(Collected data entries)

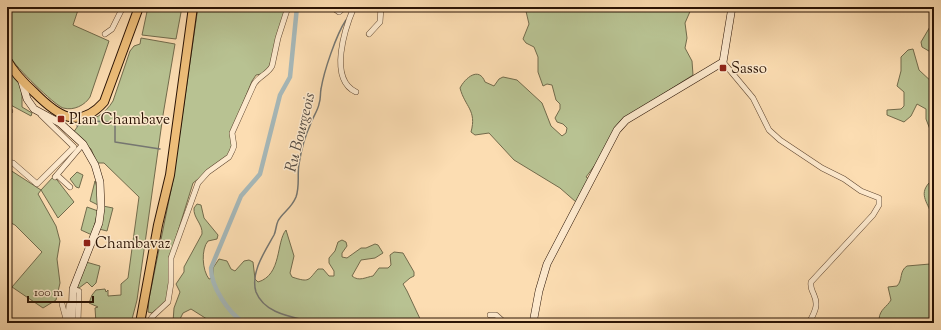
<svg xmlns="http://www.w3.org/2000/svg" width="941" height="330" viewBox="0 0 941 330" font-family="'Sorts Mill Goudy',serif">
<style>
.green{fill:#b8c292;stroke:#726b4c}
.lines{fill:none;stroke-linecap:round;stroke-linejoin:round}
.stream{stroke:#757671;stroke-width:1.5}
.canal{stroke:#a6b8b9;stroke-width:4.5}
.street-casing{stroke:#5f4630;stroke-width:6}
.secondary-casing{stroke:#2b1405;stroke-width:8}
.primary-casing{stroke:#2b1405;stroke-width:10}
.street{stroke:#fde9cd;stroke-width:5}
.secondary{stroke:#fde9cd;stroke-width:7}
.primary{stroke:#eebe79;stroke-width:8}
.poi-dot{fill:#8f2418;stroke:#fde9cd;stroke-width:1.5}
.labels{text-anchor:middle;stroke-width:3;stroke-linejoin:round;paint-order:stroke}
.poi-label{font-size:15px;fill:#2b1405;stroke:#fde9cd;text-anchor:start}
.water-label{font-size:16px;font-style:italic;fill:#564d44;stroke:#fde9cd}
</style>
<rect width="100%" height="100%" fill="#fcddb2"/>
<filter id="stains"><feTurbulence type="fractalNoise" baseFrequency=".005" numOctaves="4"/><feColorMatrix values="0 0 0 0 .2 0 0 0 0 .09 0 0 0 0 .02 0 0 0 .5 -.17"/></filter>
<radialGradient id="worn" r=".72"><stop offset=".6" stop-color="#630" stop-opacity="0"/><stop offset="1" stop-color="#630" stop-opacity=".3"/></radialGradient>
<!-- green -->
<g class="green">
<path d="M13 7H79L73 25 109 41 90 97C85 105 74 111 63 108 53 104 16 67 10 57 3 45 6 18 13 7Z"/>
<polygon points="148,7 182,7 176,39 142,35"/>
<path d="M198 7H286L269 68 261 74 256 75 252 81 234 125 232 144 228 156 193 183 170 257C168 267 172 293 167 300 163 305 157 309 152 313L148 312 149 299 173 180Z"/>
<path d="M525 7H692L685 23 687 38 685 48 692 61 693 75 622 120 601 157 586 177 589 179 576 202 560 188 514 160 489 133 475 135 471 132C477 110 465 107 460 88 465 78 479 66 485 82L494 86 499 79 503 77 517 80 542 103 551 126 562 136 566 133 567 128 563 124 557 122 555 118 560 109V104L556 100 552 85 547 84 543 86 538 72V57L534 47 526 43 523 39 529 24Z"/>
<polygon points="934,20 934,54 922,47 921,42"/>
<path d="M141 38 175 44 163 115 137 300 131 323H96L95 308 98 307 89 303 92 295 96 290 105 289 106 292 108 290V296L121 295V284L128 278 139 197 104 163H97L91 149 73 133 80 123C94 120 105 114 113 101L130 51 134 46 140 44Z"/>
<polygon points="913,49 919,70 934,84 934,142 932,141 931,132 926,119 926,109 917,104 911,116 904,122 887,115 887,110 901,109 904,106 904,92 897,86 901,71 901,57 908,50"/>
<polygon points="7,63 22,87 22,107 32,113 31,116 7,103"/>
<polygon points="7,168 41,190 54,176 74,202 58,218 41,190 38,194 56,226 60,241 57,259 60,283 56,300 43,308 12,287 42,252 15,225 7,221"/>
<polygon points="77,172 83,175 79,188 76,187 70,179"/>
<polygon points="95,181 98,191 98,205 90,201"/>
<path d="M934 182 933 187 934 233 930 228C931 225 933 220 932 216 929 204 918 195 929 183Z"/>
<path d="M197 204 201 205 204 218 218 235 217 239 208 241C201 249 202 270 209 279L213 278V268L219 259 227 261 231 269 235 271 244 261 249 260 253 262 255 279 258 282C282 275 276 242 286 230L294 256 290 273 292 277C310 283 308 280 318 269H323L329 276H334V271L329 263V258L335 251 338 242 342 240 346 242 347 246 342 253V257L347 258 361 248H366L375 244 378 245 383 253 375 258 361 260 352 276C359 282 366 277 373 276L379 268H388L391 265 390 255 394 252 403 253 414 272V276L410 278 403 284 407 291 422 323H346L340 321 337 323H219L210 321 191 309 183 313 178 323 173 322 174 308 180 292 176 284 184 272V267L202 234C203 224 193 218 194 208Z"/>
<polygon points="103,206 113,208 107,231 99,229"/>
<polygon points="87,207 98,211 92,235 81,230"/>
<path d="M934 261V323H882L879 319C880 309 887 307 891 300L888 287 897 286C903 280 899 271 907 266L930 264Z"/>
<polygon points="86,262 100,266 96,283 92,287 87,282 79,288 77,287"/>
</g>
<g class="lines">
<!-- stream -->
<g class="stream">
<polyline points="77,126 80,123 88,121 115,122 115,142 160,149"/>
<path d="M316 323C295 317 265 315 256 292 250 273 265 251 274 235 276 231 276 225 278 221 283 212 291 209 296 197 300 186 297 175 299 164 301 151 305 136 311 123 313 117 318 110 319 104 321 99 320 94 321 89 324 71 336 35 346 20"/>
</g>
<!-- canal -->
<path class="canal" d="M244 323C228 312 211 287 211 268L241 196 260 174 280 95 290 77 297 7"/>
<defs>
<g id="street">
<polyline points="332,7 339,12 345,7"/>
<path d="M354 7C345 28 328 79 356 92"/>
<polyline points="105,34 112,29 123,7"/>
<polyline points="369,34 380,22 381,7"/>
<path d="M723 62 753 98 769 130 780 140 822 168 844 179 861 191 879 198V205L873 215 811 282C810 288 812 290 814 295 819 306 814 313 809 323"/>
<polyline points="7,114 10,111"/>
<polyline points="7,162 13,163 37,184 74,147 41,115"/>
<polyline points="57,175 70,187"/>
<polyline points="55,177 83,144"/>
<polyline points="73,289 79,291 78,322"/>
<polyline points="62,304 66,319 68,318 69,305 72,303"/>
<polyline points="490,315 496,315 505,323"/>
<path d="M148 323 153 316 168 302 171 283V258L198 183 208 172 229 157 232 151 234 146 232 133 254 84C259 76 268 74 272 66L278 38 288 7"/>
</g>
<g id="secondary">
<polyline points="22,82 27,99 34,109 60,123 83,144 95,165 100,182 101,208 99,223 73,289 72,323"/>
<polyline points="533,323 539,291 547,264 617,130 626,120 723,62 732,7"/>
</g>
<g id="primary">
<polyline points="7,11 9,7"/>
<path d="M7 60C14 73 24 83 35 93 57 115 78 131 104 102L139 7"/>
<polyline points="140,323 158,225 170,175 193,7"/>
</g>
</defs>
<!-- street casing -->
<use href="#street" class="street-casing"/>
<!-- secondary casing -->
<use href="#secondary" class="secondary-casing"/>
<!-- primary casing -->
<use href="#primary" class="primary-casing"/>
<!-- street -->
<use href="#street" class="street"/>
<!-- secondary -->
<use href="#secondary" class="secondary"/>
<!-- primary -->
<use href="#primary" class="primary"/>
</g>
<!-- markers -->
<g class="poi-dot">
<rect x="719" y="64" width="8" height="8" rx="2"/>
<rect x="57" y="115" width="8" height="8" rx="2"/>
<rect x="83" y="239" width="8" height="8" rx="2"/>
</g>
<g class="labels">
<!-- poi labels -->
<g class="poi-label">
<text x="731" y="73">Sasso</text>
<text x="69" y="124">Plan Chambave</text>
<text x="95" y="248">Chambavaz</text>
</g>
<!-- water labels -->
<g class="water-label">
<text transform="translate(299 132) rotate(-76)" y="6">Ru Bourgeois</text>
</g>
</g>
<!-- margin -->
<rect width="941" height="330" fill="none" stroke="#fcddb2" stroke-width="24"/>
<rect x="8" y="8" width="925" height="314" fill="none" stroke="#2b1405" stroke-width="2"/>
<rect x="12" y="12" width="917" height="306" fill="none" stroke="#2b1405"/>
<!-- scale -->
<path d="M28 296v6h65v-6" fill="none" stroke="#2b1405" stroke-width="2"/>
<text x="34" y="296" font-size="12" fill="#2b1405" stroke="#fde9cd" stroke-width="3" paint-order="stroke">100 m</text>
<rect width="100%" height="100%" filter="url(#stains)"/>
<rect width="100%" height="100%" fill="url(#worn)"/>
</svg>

DESCRIPTION OF THE TASK: Among the records, find each line where the word "round" occurs, and copy it.

REPLY:
.lines{fill:none;stroke-linecap:round;stroke-linejoin:round}
.labels{text-anchor:middle;stroke-width:3;stroke-linejoin:round;paint-order:stroke}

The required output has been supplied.